(Beginning of Given entries)

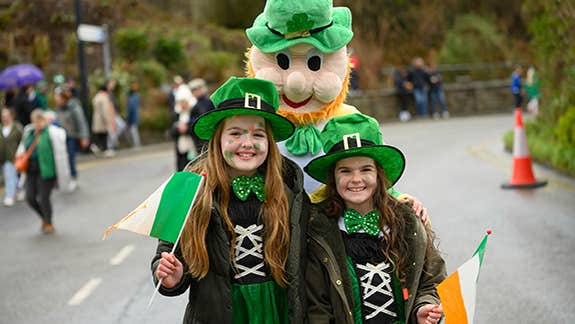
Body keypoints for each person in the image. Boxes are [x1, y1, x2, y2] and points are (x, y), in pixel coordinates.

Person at [151, 77, 308, 323]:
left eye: (258, 134)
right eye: (235, 133)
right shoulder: (188, 190)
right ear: (217, 138)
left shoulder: (290, 192)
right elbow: (167, 256)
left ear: (270, 142)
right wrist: (173, 277)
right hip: (217, 313)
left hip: (277, 311)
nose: (247, 143)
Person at [304, 113, 446, 324]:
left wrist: (422, 308)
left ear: (379, 174)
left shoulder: (408, 223)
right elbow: (318, 307)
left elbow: (430, 283)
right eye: (345, 170)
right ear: (333, 177)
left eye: (366, 169)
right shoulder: (320, 232)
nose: (356, 179)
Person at [18, 109, 70, 233]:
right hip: (31, 170)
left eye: (40, 120)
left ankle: (49, 222)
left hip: (46, 171)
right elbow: (22, 149)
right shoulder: (29, 133)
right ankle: (43, 217)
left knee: (43, 197)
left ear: (44, 120)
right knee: (29, 197)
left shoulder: (51, 133)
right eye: (35, 121)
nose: (38, 123)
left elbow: (61, 149)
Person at [54, 86, 90, 191]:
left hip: (71, 136)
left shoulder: (74, 107)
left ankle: (73, 177)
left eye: (58, 97)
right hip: (60, 137)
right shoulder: (58, 109)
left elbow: (81, 122)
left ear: (63, 97)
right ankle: (64, 179)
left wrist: (84, 137)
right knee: (61, 159)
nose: (56, 99)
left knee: (70, 157)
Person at [170, 85, 197, 171]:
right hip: (181, 150)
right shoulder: (177, 114)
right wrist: (178, 129)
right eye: (181, 102)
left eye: (184, 102)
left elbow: (197, 128)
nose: (182, 104)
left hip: (193, 147)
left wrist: (186, 129)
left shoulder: (195, 111)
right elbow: (171, 132)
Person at [1, 107, 23, 206]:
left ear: (11, 116)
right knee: (12, 175)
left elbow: (23, 141)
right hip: (3, 157)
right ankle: (19, 190)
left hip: (15, 156)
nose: (4, 118)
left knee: (9, 176)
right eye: (3, 116)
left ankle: (9, 196)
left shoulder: (17, 127)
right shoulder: (1, 128)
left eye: (6, 116)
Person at [188, 78, 214, 154]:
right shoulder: (195, 106)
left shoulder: (210, 102)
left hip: (209, 137)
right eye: (193, 90)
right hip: (199, 139)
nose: (195, 92)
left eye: (197, 89)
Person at [91, 85, 116, 157]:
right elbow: (105, 111)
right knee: (104, 136)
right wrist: (108, 121)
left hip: (96, 120)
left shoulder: (96, 97)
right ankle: (105, 150)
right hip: (102, 121)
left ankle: (96, 148)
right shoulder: (104, 98)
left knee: (100, 136)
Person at [126, 81, 141, 148]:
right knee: (133, 131)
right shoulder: (131, 95)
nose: (134, 87)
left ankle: (136, 144)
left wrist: (128, 116)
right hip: (132, 115)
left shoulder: (135, 96)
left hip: (133, 116)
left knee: (134, 130)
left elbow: (132, 107)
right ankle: (135, 144)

(End of Given entries)

#### Problem requirements
Give an exact copy of the entries, excluding all pictures.

#### Worked solution
Body keypoints for each person in the image. Boxes are [x1, y1, x2, y2] and points are (x, y), in pixel coordinates.

Person at [151, 77, 308, 323]:
left eye: (258, 134)
right eye: (235, 133)
right shoulder: (188, 190)
right ear: (217, 138)
left shoulder: (290, 192)
right elbow: (167, 256)
left ear: (270, 142)
right wrist: (173, 277)
right hip: (217, 313)
left hip: (277, 311)
nose: (247, 143)
Person at [304, 113, 446, 324]:
left wrist: (422, 308)
left ear: (379, 174)
left shoulder: (408, 223)
right elbow: (318, 307)
left elbow: (430, 283)
right eye: (345, 170)
right ear: (333, 177)
left eye: (366, 169)
right shoulder: (320, 232)
nose: (356, 179)
Person at [18, 109, 70, 233]:
right hip: (31, 170)
left eye: (40, 120)
left ankle: (49, 222)
left hip: (46, 171)
right elbow: (22, 149)
right shoulder: (29, 133)
right ankle: (43, 217)
left knee: (43, 197)
left ear: (44, 120)
right knee: (29, 197)
left shoulder: (51, 133)
right eye: (35, 121)
nose: (38, 123)
left elbow: (61, 149)
Person at [54, 86, 90, 191]:
left hip: (71, 136)
left shoulder: (74, 107)
left ankle: (73, 177)
left eye: (58, 97)
right hip: (60, 137)
right shoulder: (58, 109)
left elbow: (81, 122)
left ear: (63, 97)
right ankle: (64, 179)
left wrist: (84, 137)
right knee: (61, 159)
nose: (56, 99)
left knee: (70, 157)
Person at [170, 85, 197, 171]:
right hip: (181, 150)
right shoulder: (177, 114)
right wrist: (178, 129)
right eye: (181, 102)
left eye: (184, 102)
left elbow: (197, 128)
nose: (182, 104)
left hip: (193, 147)
left wrist: (186, 129)
left shoulder: (195, 111)
right elbow: (171, 132)
Person at [1, 107, 23, 206]:
left ear: (11, 116)
right knee: (12, 175)
left elbow: (23, 141)
right hip: (3, 157)
right ankle: (19, 190)
left hip: (15, 156)
nose: (4, 118)
left knee: (9, 176)
right eye: (3, 116)
left ankle: (9, 196)
left shoulder: (17, 127)
right shoulder: (1, 128)
left eye: (6, 116)
Person at [188, 78, 214, 154]:
right shoulder: (195, 106)
left shoulder: (210, 102)
left hip: (209, 137)
right eye: (193, 90)
right hip: (199, 139)
nose: (195, 92)
left eye: (197, 89)
Person at [91, 85, 116, 157]:
right elbow: (105, 111)
right knee: (104, 136)
right wrist: (108, 121)
left hip: (96, 120)
left shoulder: (96, 97)
right ankle: (105, 150)
right hip: (102, 121)
left ankle: (96, 148)
right shoulder: (104, 98)
left knee: (100, 136)
Person at [126, 81, 141, 148]:
right knee: (133, 131)
right shoulder: (131, 95)
nose: (134, 87)
left ankle: (136, 144)
left wrist: (128, 116)
right hip: (132, 115)
left shoulder: (135, 96)
left hip: (133, 116)
left knee: (134, 130)
left elbow: (132, 107)
right ankle: (135, 144)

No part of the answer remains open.